By Hunter Sanborn
Janos Technology LLC. is a high-tech optics firm, dealing specifically with Infrared lenses and assemblies that are designed with extraordinary precision (down to the angstrom on each lens). This is achieved through their various DTM–Diamond Turning Machines–high quality workers, and other high-tech machinery. Janos has contracts commercially, militarily, and from their parent company: Fluke. Most of these products are designed to the specifications of their clients. In the case of the military, Janos would often be asked to create lenses for infrared night-goggles. However, custom optics are always an option at their firm as well, whether that be commercially or militarily.
Expectations vs. Reality
When Janos was first described to me, I kind of expected it to be a sort of large factory with somewhere in the realm of 150 people working inside. However, I was surprised to find that the building itself was fairly small (though very respectable and well put together) and that only about 70 people worked at Janos. This, I think, gave it more of a specialized feel; one of quality. Indeed, throughout our tour of the building, two words came to mind often: flexibility and quality
Janos is filled with the latest in high-tech CNC–Computer Numerical Control–& DMT machines, but still has a relic from the past which they claim is just as effective as it’s always been. An old lens crafting machine that requires manual use and an experienced hand (the name of this machine escapes me). Optical Technicians work with hands on lens polishing and cutting equipment that requires a delicate hand and years of experience. In fact, Janos only employs two thirty year veterans of the machines, as they’re the only ones who have the experience and knowledge to operate the machines. When I asked our tour guide whether he thought that these types of machines and workers would be something that Janos, and firms like it, would like to keep around, he responded by saying, “yes.” He continued, “The kind of work these technicians do is very useful for the company, especially when we need to do custom orders that aren’t programmed in the machines. They allow us to be more flexible in our designs.” Now I’m paraphrasing a bit, but this is the spirit of what was said.
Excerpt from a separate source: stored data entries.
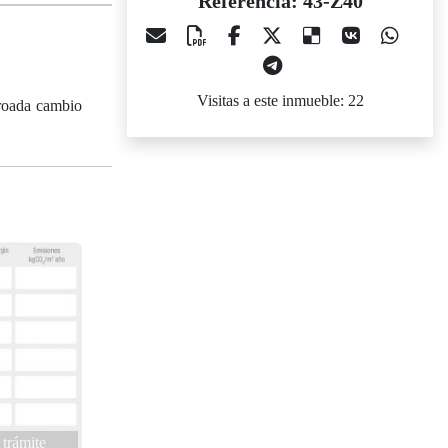
Referencia: 43-Z40
Visitas a este inmueble: 22
proada cambio
 trámite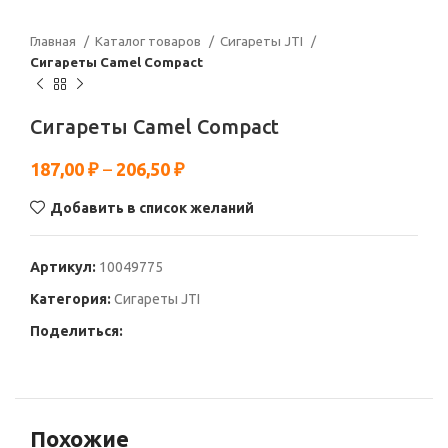
Главная
Каталог товаров
Сигареты JTI
Сигареты Camel Compact
Сигареты Camel Compact
187,00
₽
–
206,50
₽
Добавить в список желаний
Артикул:
10049775
Категория:
Сигареты JTI
Поделиться:
Похожие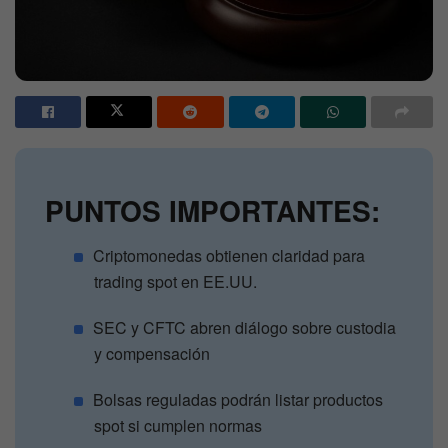
PUNTOS IMPORTANTES:
Criptomonedas obtienen claridad para
trading spot en EE.UU.
SEC y CFTC abren diálogo sobre custodia
y compensación
Bolsas reguladas podrán listar productos
spot si cumplen normas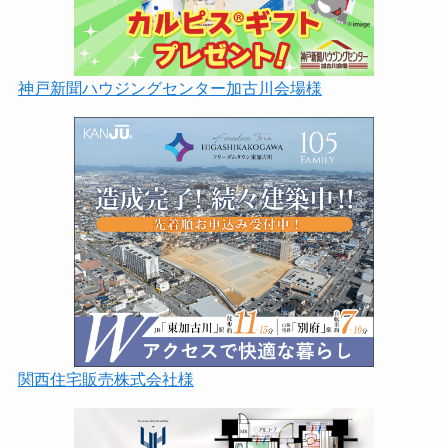
神戸新聞ハウジングセンター加古川会場様
関西住宅販売株式会社様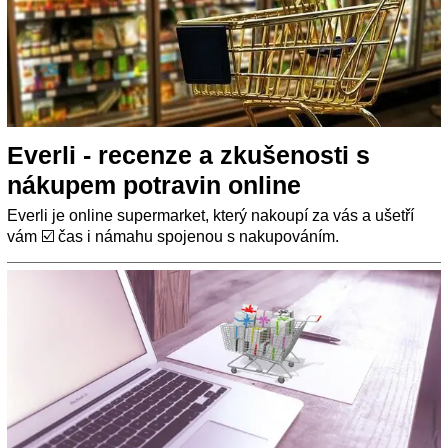
Everli - recenze a zkušenosti s
nákupem potravin online
Everli je online supermarket, který nakoupí za vás a ušetří
vám ☑️ čas i námahu spojenou s nakupováním.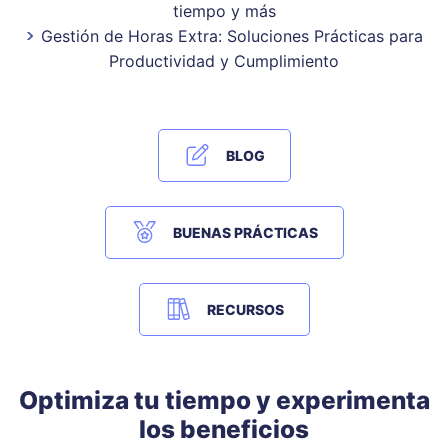
tiempo y más
Gestión de Horas Extra: Soluciones Prácticas para
Productividad y Cumplimiento
BLOG
BUENAS PRÁCTICAS
RECURSOS
Optimiza tu tiempo y experimenta
los beneficios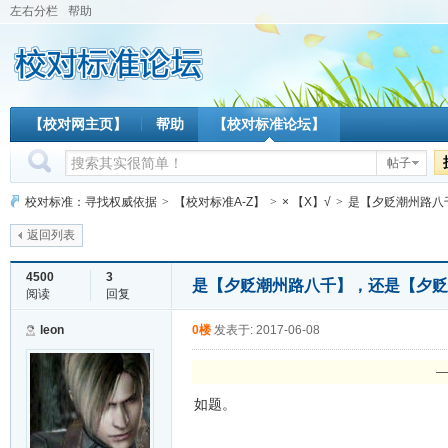
左右分栏
帮助
【校对网主页】
帮助
【校对标准论坛】
帖子
校对标准：寻找权威依据
>
【校对标准A-Z】
>
× 【X】√
>
是【夕贬潮州路八千
返回列表
4500
3
是【夕贬潮州路八千】，还是【夕贬
阅读
回复
leon
0楼
发表于: 2017-06-08
—
如题。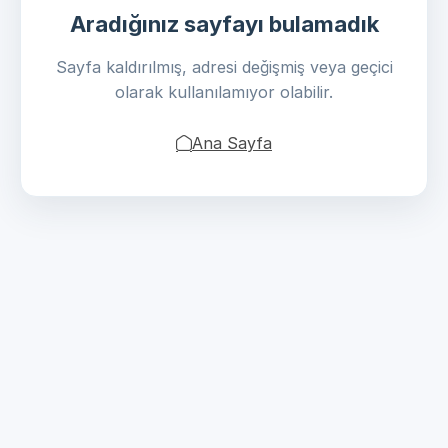
Aradığınız sayfayı bulamadık
Sayfa kaldırılmış, adresi değişmiş veya geçici
olarak kullanılamıyor olabilir.
Ana Sayfa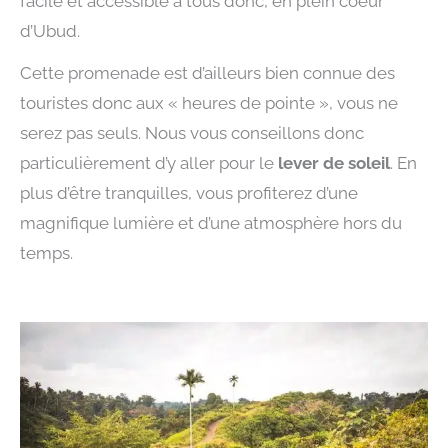
facile et accessible à tous donc, en plein coeur
d’Ubud.
Cette promenade est d’ailleurs bien connue des
touristes donc aux « heures de pointe », vous ne
serez pas seuls. Nous vous conseillons donc
particulièrement d’y aller pour le
lever de soleil
. En
plus d’être tranquilles, vous profiterez d’une
magnifique lumière et d’une atmosphère hors du
temps.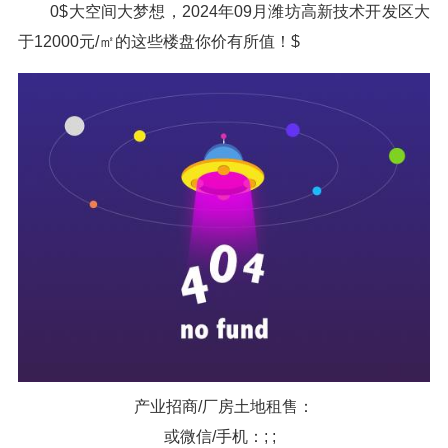
0$大空间大梦想，2024年09月潍坊高新技术开发区大
于12000元/㎡的这些楼盘你价有所值！$
产业招商/厂房土地租售：
或微信/手机：; ;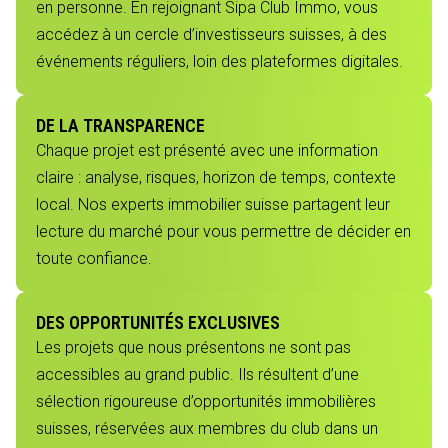
en personne. En rejoignant Sipa Club Immo, vous
accédez à un cercle d’investisseurs suisses, à des
événements réguliers, loin des plateformes digitales.
DE LA TRANSPARENCE
Chaque projet est présenté avec une information
claire : analyse, risques, horizon de temps, contexte
local. Nos experts immobilier suisse partagent leur
lecture du marché pour vous permettre de décider en
toute confiance.
DES OPPORTUNITÉS EXCLUSIVES
Les projets que nous présentons ne sont pas
accessibles au grand public. Ils résultent d’une
sélection rigoureuse d’opportunités immobilières
suisses, réservées aux membres du club dans un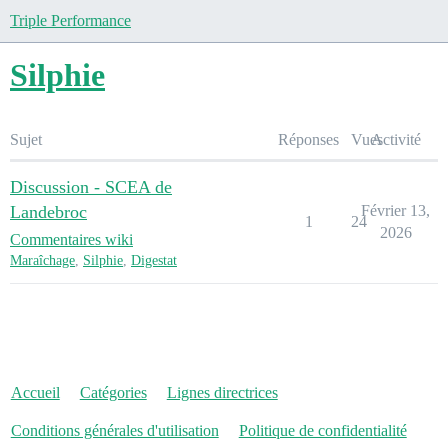
Triple Performance
Silphie
Sujet
Réponses
Vues
Activité
Discussion - SCEA de
Landebroc
Février 13,
1
24
2026
Commentaires wiki
Maraîchage
,
Silphie
,
Digestat
Accueil
Catégories
Lignes directrices
Conditions générales d'utilisation
Politique de confidentialité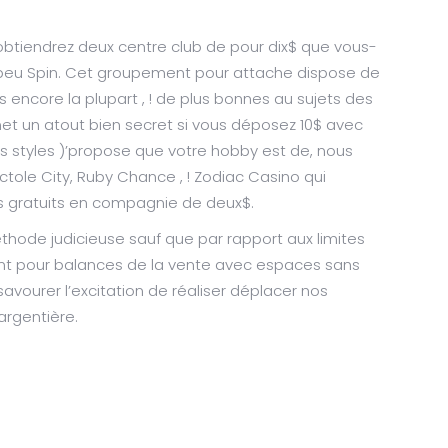
btiendrez deux centre club de pour dix$ que vous-
peu Spin. Cet groupement pour attache dispose de
s encore la plupart , ! de plus bonnes au sujets des
met un atout bien secret si vous déposez 10$ avec
les styles )’propose que votre hobby est de, nous
tole City, Ruby Chance , ! Zodiac Casino qui
s gratuits en compagnie de deux$.
hode judicieuse sauf que par rapport aux limites
ent pour balances de la vente avec espaces sans
savourer l’excitation de réaliser déplacer nos
argentière.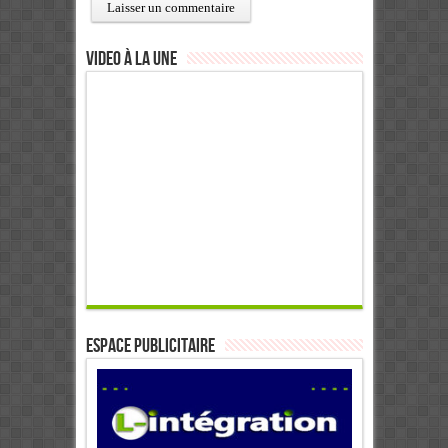
Video à la Une
ESPACE PUBLICITAIRE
I also asked if he thought many other firms like Janos would use the same older tech and he said, again, “yes” for essentially the same reason Janos would want to keep them: flexibility of design.
Despite the high-tech nature of the firm, its seems many of Janos’ employees have no more than their high-school diploma. It was very surprising when our guide informed us that most of the work done at Janos was learned on the job. I was pretty blown away; how could such precision crafting be done without some background in engineering or computer science? The answer is surprisingly uncomplicated: the operators themselves, well, operate the machines. They don’t do the high-level programming and designing of the software, they’re the inputters of said designs and programs (at least that is my understanding of it). The old machines mentioned in the previous blocks are entirely unrelated to computers and are operated exclusively by human beings. The fact that those machines are operated exclusively by thirty years veterans should speak for itself.
Janos is an impressive gem of a firm here in Keene. In an era where manufacturing has declined significantly, Janos stands firm and successful. The Connecticut River Valley is, I’m sure, proud to have such an impressive and high quality manufacturer carry on the legacy of industries past.